Supplied material:
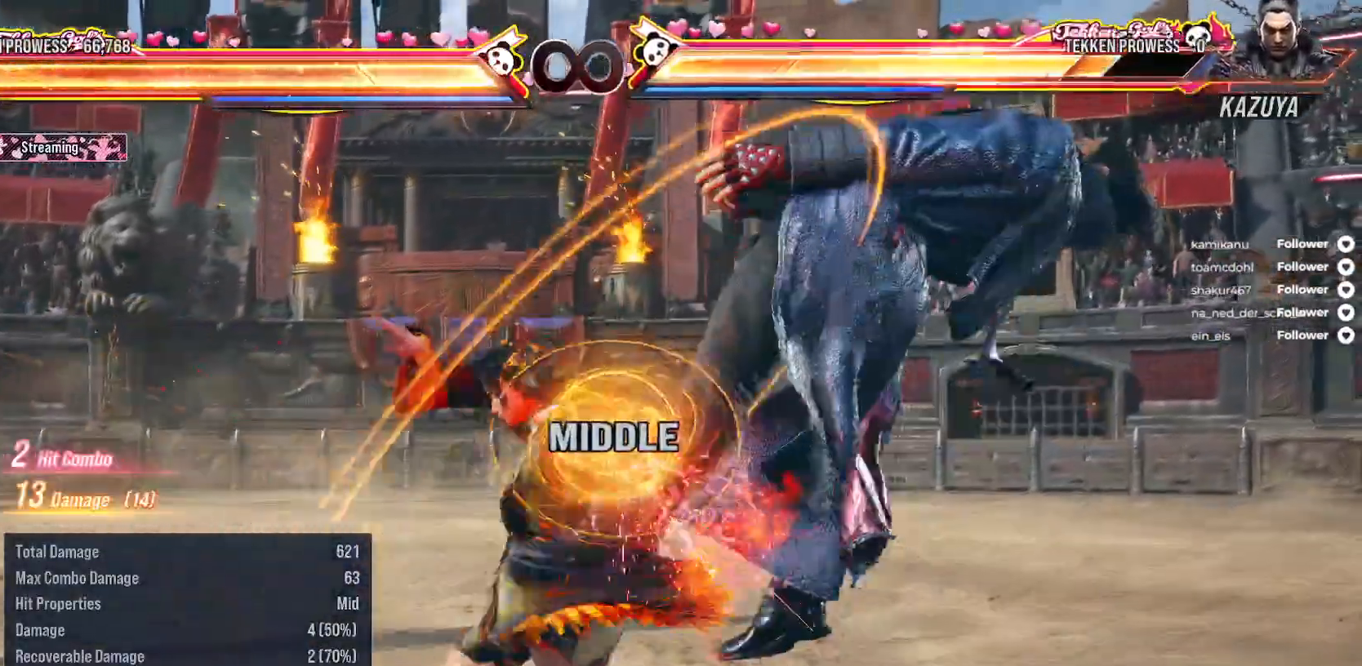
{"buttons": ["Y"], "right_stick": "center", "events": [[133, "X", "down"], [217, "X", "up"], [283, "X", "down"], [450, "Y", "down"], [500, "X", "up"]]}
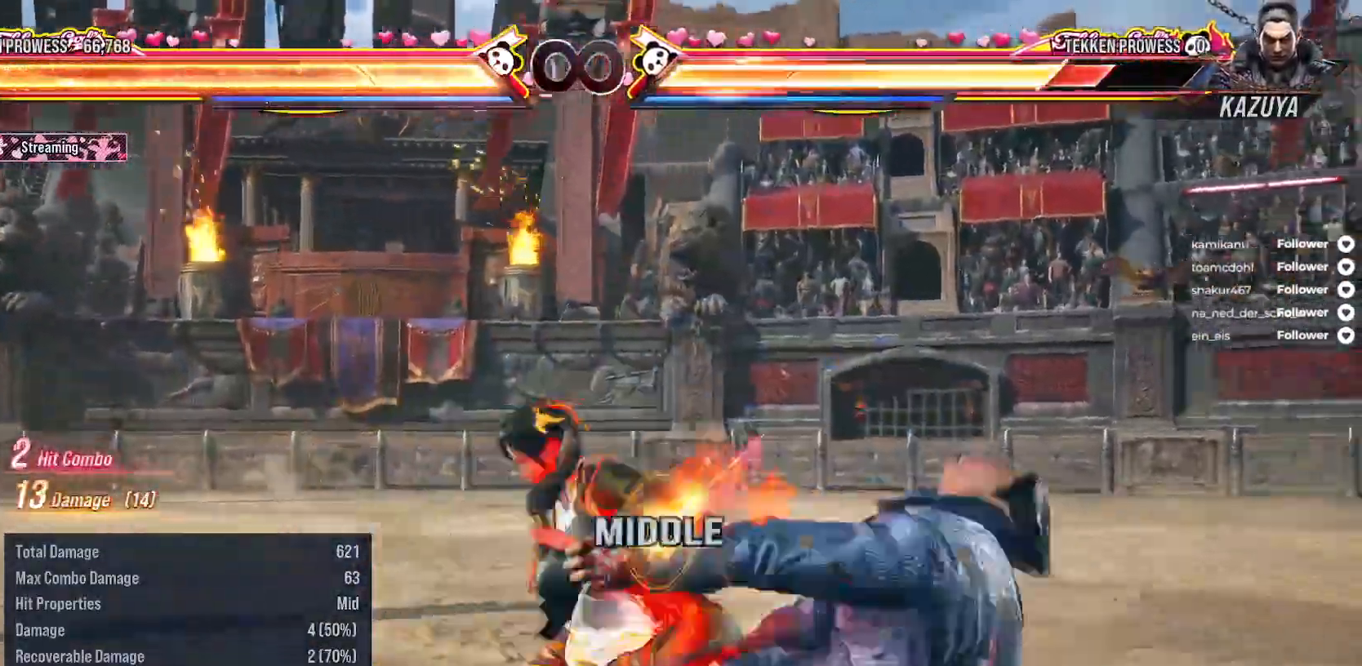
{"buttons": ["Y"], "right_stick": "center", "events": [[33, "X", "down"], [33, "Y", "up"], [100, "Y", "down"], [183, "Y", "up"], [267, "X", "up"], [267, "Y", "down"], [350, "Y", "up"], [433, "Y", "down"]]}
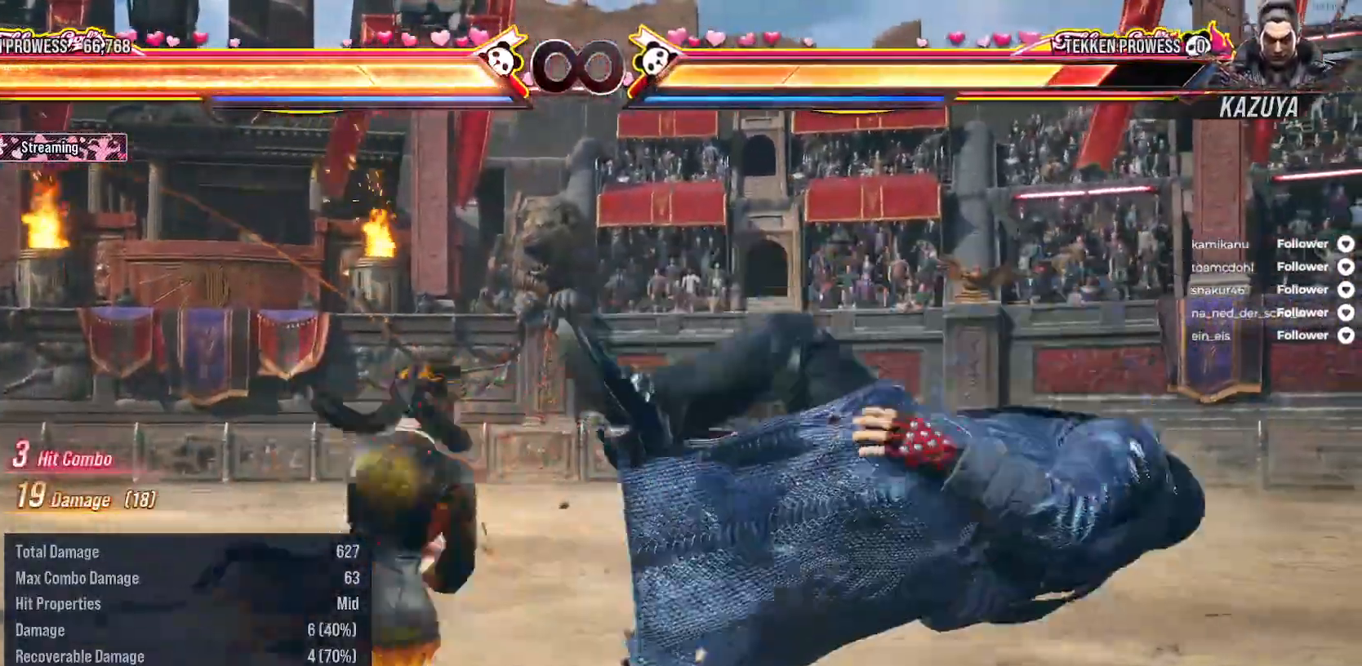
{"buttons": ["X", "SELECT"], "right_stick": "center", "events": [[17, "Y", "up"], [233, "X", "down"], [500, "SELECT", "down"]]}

Exercise objective:
Pictures stay out; everything else in the listing above is to be repeated exactly.

Output:
{"buttons": ["Y"], "right_stick": "center", "events": [[133, "X", "down"], [217, "X", "up"], [283, "X", "down"], [450, "Y", "down"], [500, "X", "up"]]}
{"buttons": ["Y"], "right_stick": "center", "events": [[33, "X", "down"], [33, "Y", "up"], [100, "Y", "down"], [183, "Y", "up"], [267, "X", "up"], [267, "Y", "down"], [350, "Y", "up"], [433, "Y", "down"]]}
{"buttons": ["X", "SELECT"], "right_stick": "center", "events": [[17, "Y", "up"], [233, "X", "down"], [500, "SELECT", "down"]]}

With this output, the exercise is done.